In May 2014, Kuzmić publicly stated his desire to play for the Serbian national team. In June 2014, national team head coach Aleksandar Đorđević included him on the preliminary 29-player list for the twelve 2014 World Cup roster spots. Three weeks later, in early July 2014, Kuzmić further made Đorđević's shortened list of 20 players invited for the training camp, however, a fibula injury he picked up during the 2014 NBA Summer League ruled him out.

===EuroBasket 2015===
The following summer at EuroBasket 2015, Kuzmić represented Serbia for the first time at a major tournament. In the first phase of the tournament, the team led by head coach Aleksandar Đorđević dominated its round-robin group with a 5–0 record, and then eliminated Finland and Czech Republic in the round-of-16 and quarterfinal games, respectively.

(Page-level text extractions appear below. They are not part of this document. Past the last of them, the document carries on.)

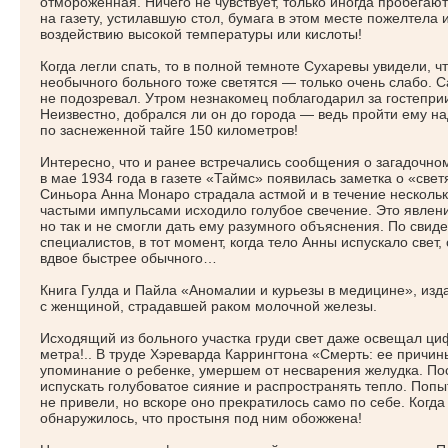
отмороженная. Ничего не чувствует, только иногда пробега
на газету, устилавшую стол, бумага в этом месте пожелтела 
воздействию высокой температуры или кислоты!
Когда легли спать, то в полной темноте Сухаревы увидели, ч
необычного больного тоже светятся — только очень слабо. Са
не подозревал. Утром незнакомец поблагодарил за гостепри
Неизвестно, добрался ли он до города — ведь пройти ему н
по заснеженной тайге 150 километров!
Интересно, что и ранее встречались сообщения о загадочно
в мае 1934 года в газете
«Таймс
» появилась заметка о
«свет
Синьора Анна Монаро страдала астмой и в течение нескольки
частыми импульсами исходило голубое свечение. Это явлен
но так и не смогли дать ему разумного объяснения. По сви
специалистов, в тот момент, когда тело Анны испускало све
вдвое быстрее обычного…
Книга Гулда и Пайла
«Аномалии
и курьезы в медицине», изда
с женщиной, страдавшей раком молочной железы.
Исходящий из больного участка груди свет даже освещал ци
метра!.. В труде Хэреварда Каррингтона
«Смерть
: ее причин
упоминание о ребенке, умершем от несварения желудка. Пос
испускать голубоватое сияние и распространять тепло. Попыт
не привели, но вскоре оно прекратилось само по себе. Когда
обнаружилось, что простыня под ним обожжена!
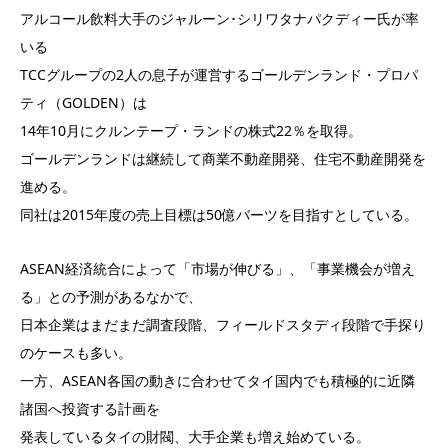
アルコール飲料大手のジャルーン･シリワタナパクディー氏が率
いる
TCCグループの2人の息子が運営するゴールデンランド・プロパ
ティ（GOLDEN）は
14年10月にクルンテープ・ランドの株式22％を取得。
ゴールデンランドは継続して商業不動産開発、住宅不動産開発を
進める。
同社は2015年度の売上目標は50億バーツを目指すとしている。
ASEAN経済統合によって「市場が伸びる」、「事業機会が増え
る」との予測があるなかで、
日本企業はまだまだ調査段階、フィールドスタディ段階で手探り
のケースも多い。
一方、ASEAN各国の動きに合わせてタイ国内でも積極的に近隣
諸国へ投資する計画を
発表しているタイの財閥、大手企業も増え始めている。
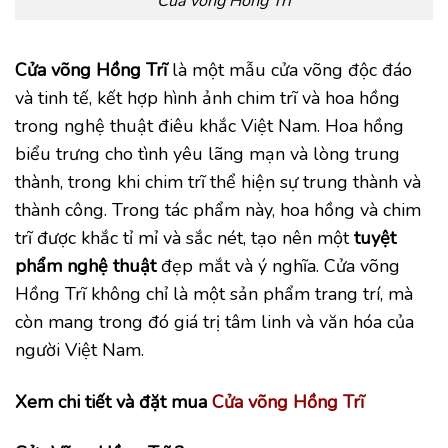
Cửa võng Hồng Trĩ
Cửa võng Hồng Trĩ
là một mẫu cửa võng độc đáo
và tinh tế, kết hợp hình ảnh chim trĩ và hoa hồng
trong nghệ thuật điêu khắc Việt Nam. Hoa hồng
biểu trưng cho tình yêu lãng mạn và lòng trung
thành, trong khi chim trĩ thể hiện sự trung thành và
thành công. Trong tác phẩm này, hoa hồng và chim
trĩ được khắc tỉ mỉ và sắc nét, tạo nên một
tuyệt
phẩm nghệ thuật
đẹp mắt và ý nghĩa. Cửa võng
Hồng Trĩ không chỉ là một sản phẩm trang trí, mà
còn mang trong đó giá trị tâm linh và văn hóa của
người Việt Nam.
Xem chi tiết và đặt mua
Cửa võng Hồng Trĩ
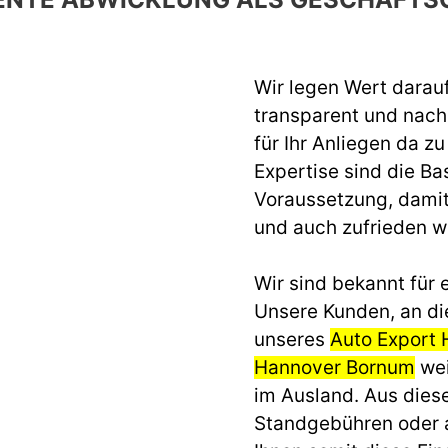
Wir legen Wert darau
transparent und nach 
für Ihr Anliegen da z
Expertise sind die Ba
Voraussetzung, dami
und auch zufrieden 
Wir sind bekannt für e
Unsere Kunden, an di
unseres
Auto Export
Hannover Bornum
wei
im Ausland. Aus dies
Standgebühren oder 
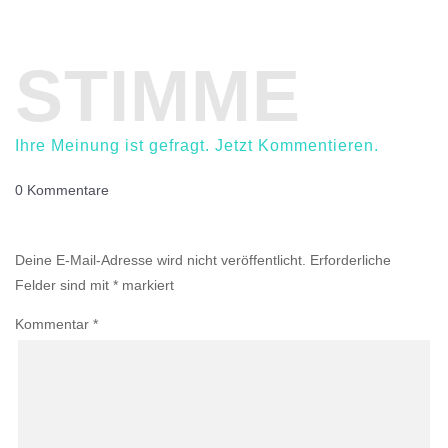
STIMME
Ihre Meinung ist gefragt. Jetzt Kommentieren.
0 Kommentare
Einen Kommentar abschicken
Deine E-Mail-Adresse wird nicht veröffentlicht.
Erforderliche
Felder sind mit
*
markiert
Kommentar
*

However, they were stopped in the semifinal game by Lithuania 67–64, and later lost 68–81 to the host team France in the bronze-medal game. Over 9 tournament games, Kuzmić averaged 3.1 points and 3.0 rebounds on 50% shooting from the field.

===EuroBasket 2017===

Kuzmić also represented Serbia at the EuroBasket 2017 where they won the silver medal, after losing in the final game to Slovenia. Over 9 tournament games, he averaged 7.1 points, 5.1 rebounds and 1.3 assists per game.

On 1 July 2019, Kuzmić was selected to the Serbia 18-man preliminary roster for the 2019 FIBA Basketball World Cup in China. On 15 July 2019, he was excluded from consideration due to the unpredictability of the recovery from the traffic accident he had been involved in a day earlier. Nikola Jovanović was called up in Kuzmić's place.

==Personal life==
===2019 traffic accident===
In the morning hours of 14 July 2019 on the Banja Luka-Prijedor state road near the village of Ramići, Kuzmić was involved in a serious traffic accident. Driving his Porsche Cayenne SUV, the twenty-nine-year-old professional basketball player reportedly collided with a BMW vehicle going in the opposite direction while traveling at a high speed. He sustained life-threatening injuries in the accident, breaking his maxilla and mandible head bones (upper and lower jaws), as well as his chest. He was immediately placed in induced coma and airlifted via helicopter to the Clinical Centre of Serbia in Belgrade. Reportedly, thirty-year-old Bosnian professional boxer Dražan Janjanin was a passenger in the car that collided with Kuzmić's car.

Three days later, on 17 July 2019, Kuzmić underwent a surgery in which surgeons removed severe maxillofacial injuries. The next day after the surgery, 18 July 2019, he woke up from the coma. On 25 July 2019, Kuzmić was discharged from the hospital to home care.